On sent déjà le côté expérimental du bonhomme, même si celui-ci atteint son apogée avec ISAM.
Entre temps on notera le très bon "Foley Room", avant dernier album qui introduit la technique de sampling réutilisée sur ISAM.
Bon mais alors ISAM, qu'est-ce que c'est ? Dur à dire en faite. Il m'a fallu 3 ou 4 écoutes pour comprendre le propos de l'album et en retirer toute la complexité. Car c'est de loin l'album le plus inaccessible de l'artiste.Plutôt sceptique au début, l'album a gagné en qualité au fur et à mesure des écoutes.

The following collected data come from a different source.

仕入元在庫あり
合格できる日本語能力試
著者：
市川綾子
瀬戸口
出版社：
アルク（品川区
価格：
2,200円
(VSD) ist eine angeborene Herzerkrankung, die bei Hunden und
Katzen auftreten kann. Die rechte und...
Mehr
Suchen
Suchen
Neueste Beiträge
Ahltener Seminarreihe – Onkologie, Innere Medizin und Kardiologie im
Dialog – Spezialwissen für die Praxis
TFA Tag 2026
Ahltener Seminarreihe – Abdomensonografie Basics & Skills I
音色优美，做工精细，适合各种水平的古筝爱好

(Je ne sais pas pour vous mais en général quand ça me fait ça, c'est que l'album va me marquer durablement, à l'inverse d'une écoute où le plaisir est immédiat mais dont je me lasse plus vite.)
Les breaks jazzy/d'n'b laisse place à de l'expérimentation, un empilement de boucles savamment orchestrées pour donner une consistance a un objet sonore non-identifié. Les morceaux sont tous assez différents, le seul point commun est la façon de travaillé avec des boucles assez courtes mais toujours agrémentées, modifiées, distordues afin de donner corps à cette mélasse.

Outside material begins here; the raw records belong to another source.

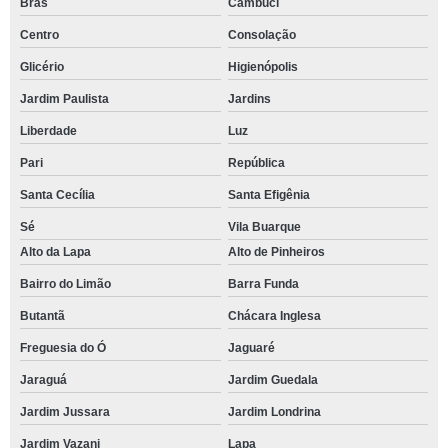
Brás
Cambuci
Centro
Consolação
Glicério
Higienópolis
Jardim Paulista
Jardins
Liberdade
Luz
Pari
República
Santa Cecília
Santa Efigênia
Sé
Vila Buarque
Alto da Lapa
Alto de Pinheiros
Bairro do Limão
Barra Funda
Butantã
Chácara Inglesa
Freguesia do Ó
Jaguaré
Jaraguá
Jardim Guedala
Jardim Jussara
Jardim Londrina
Jardim Vazani
Lapa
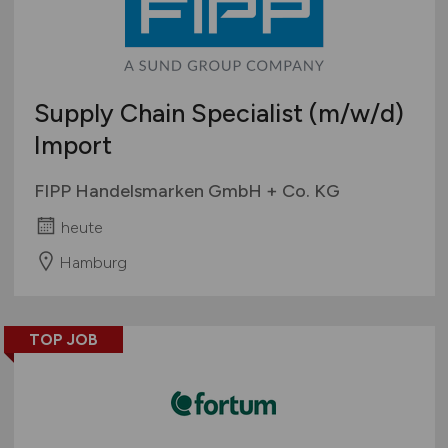
Supply Chain Specialist
(m/w/d)
Import
FIPP Handelsmarken GmbH + Co. KG
heute
Hamburg
TOP JOB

Il a en faite poussé la technique de sampling (des prises sonores de bruits, voix, instruments trafiqués) de Foley Room, en privilégiant le côté bruitiste. Un parti pris intéressant et risqué, qui n'a d'ailleurs pas fait l'unanimité chez les fans. Mais malgré un côté très fouillé et une technique poussée, l'album ne délaisse pas l'émotion, avec des nappes et autres voix angéliques qui apportent une dose de légèreté essentielle.

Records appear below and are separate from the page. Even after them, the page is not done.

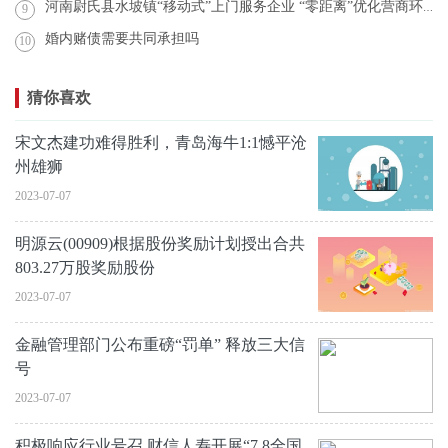
河南尉氏县水坡镇“移动式”上门服务企业 “零距离”优化营商环境
9
婚内赌债需要共同承担吗
10
猜你喜欢
宋文杰建功难得胜利，青岛海牛1:1憾平沧
州雄狮
2023-07-07
明源云(00909)根据股份奖励计划授出合共
803.27万股奖励股份
2023-07-07
金融管理部门公布重磅“罚单” 释放三大信
号
2023-07-07
积极响应行业号召 财信人寿开展“7.8全国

Au delà des compositions, on ne peut que s'incliner devant la beauté de la production, car là-dessus Mr Tobin ne rigole pas. L'écoute au casque est un vrai régal, j'ai rarement entendu une production et un sound-design de ce niveau.
Globalement, l'évolution et la prise de risque de l'artiste sont pour moi sacrément couillues et mérite le respect. Car au-delà de l'album, il est impensable de ne pas parler du projet visuel qui l'accompagne. Amon Tobin s'entoure d'une équipe de mapping canadienne pour éclairer l'album d'un show visuel impressionnant, basé sur une structure en cube sur laquelle est projetée des vidéos.
Ce mapping est un des plus beau qu'il m'ait été donner de voir, et il apporte une dimension supplémentaire à l'album qui devient une œuvre audiovisuel à part entière. De plus, Amon Tobin a très bien joué son coup puisque qu'il diversifie son public et rend l’œuvre plus accessible grâce à l'aspect visuel (j’emmènerais bien mes parents voir le spectacle alors que je ne leur proposerais jamais d'écouter l'album).
Même si vous n'êtes pas fan de l'artiste, je vous invite à découvrir ce projet vidéo assez incroyable.
En bref, Amon Tobin a su encore une fois se renouveler avec justesse et originalité, et prouve qu'il fait parties des grands artistes de musique électronique.